With home improvements in full swing across the country, OnBuy.com asked 4,106 Brits about their DIY activity, including what projects they’re completing.
The research found that more than half (55%) are painting walls, a third (32%) are landscaping their garden, and 13% are upcycling furniture. In addition, two thirds (64%) of respondents said they had put off their DIY project for more than six months.
In light of the results, the firm teamed up with its DIY experts to reveal the top DIY hacks homeowners can complete to add value to their property.
The professionals advised that on average the below DIY improvements can add up to £6,000 to the value of a property.
The top 10 DIY hacks according to their experts are:
Refreshing the interior walls of a house is one of the most effective, yet simple things homeowners can do and will make the property look and feel brand new. Opt for neutral shades that can be easily moulded to fit with a homeowner’s tastes. As the first part of the house a prospective buyer sees, the front door should also be regularly repainted, with current trends favouring a pop of colour, like red or dark green and blue.
Many homes still display wooden or stone exterior windowsills that are exposed to the elements. A fresh coat of paint in muted tones will tidy up the aesthetic of both the indoor and outdoor window fixtures.
Kitchen trends change often, but a simple hack that can give a dated kitchen an instant facelift is changing the unit handles. Current interior trends show bright and colourful handles against neutral cupboards that offer a bit of personality in a modern setting.
Clutter can make an otherwise pleasant space look very unappealing, and is easily solved with some clever storage systems. Shelves can fill empty wall space and free up tabletops, which will in turn make rooms appear larger.
Go back twenty years and dark wooden kitchen units were the ‘must have’ trend. Nowadays the fashion has changed to cupboards in neutral light colours that open up a room and create space, which can easily be achieved with some wood paint and a brush.
Retiling a bathroom and kitchen is an expensive project, which often requires professional help. However, like with painting walls and cupboards, tiles can also be painted with specialist paint. In addition, stick-on tile stencils in trendy patterns are now available and can transform an otherwise boring room into a stylish up-to-date space.
It is a simple task but can make a front and back garden space look so much more presentable. Patios that have been jet washed will normally appear three times lighter in colour, which in turn makes the area look bigger and brighter.
Most prospective buyers nowadays are looking for a tidy outdoor space that requires little maintenance. Turning soil flower beds into wood chip beds and replacing perimeter grass areas with pebbles will help transform a garden into an attractive space that doesn’t need constant upkeep.

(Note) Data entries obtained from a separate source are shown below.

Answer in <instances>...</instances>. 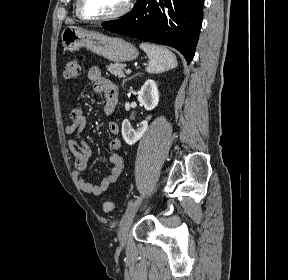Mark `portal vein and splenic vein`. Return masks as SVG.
Segmentation results:
<instances>
[{
    "label": "portal vein and splenic vein",
    "instance_id": "obj_1",
    "mask_svg": "<svg viewBox=\"0 0 288 280\" xmlns=\"http://www.w3.org/2000/svg\"><path fill=\"white\" fill-rule=\"evenodd\" d=\"M125 73H126V74H130V73H131V70H130V69H127V70L125 71Z\"/></svg>",
    "mask_w": 288,
    "mask_h": 280
}]
</instances>
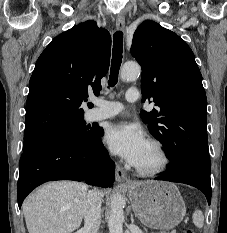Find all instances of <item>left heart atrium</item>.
<instances>
[{
	"mask_svg": "<svg viewBox=\"0 0 227 233\" xmlns=\"http://www.w3.org/2000/svg\"><path fill=\"white\" fill-rule=\"evenodd\" d=\"M105 141L114 153L131 164L136 163L148 144L140 127L128 122L111 125L106 132Z\"/></svg>",
	"mask_w": 227,
	"mask_h": 233,
	"instance_id": "1",
	"label": "left heart atrium"
}]
</instances>
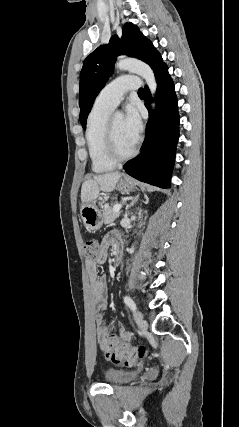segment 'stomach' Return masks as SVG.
<instances>
[{"mask_svg":"<svg viewBox=\"0 0 239 427\" xmlns=\"http://www.w3.org/2000/svg\"><path fill=\"white\" fill-rule=\"evenodd\" d=\"M136 188L135 181L131 179H123L118 185L117 189L122 193H130ZM82 221L89 231H96L103 225V216L94 202L84 203L80 209Z\"/></svg>","mask_w":239,"mask_h":427,"instance_id":"stomach-1","label":"stomach"}]
</instances>
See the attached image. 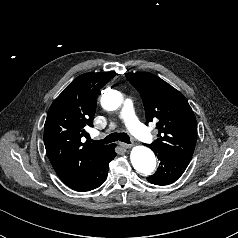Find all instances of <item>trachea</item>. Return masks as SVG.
<instances>
[{
	"mask_svg": "<svg viewBox=\"0 0 238 238\" xmlns=\"http://www.w3.org/2000/svg\"><path fill=\"white\" fill-rule=\"evenodd\" d=\"M117 140L128 143V144L131 143L129 136L126 133H111L103 140H99L96 142L99 144H108V143L115 142Z\"/></svg>",
	"mask_w": 238,
	"mask_h": 238,
	"instance_id": "obj_1",
	"label": "trachea"
}]
</instances>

Unless a room has an exceptionally large window and high ceiling, large heavy curtains can make a room feel small and claustrophobic. Instead the aesthetic has changed to more contemporary window furnishings, like Venetian and Roman blinds that take up little space.
Although a feature wall with wallpaper was all the rage fifteen years ago, modern aesthetics has changed to favour painted feature walls, mostly because wallpaper is a hassle to apply and strip. Bold colours on one wall in a bedroom or living room adds personality with minimal effort.
Google Trends data shows that searches for ‘DIY’ peaked between the 12th and 18th April and searches for ‘wall paint’ experienced a huge surge in interest from March 21st and peaked in popularity on the 18th of April.
According to the data, bedrooms appear to be the most popular room in British homes to improve during the lockdown, followed by living rooms, kitchens and then bathrooms.
Cas Paton, founder and CEO of OnBuy said: “The lockdown period seems to have given British homeowners the opportunity to enhance their properties, which might be down to the time they now have available, or the fact they’re spending a lot more time in their house and can’t stand to not do a few home improvements! Either way it’s a productive way to spend the day and can result in a significant increase in the value of a property.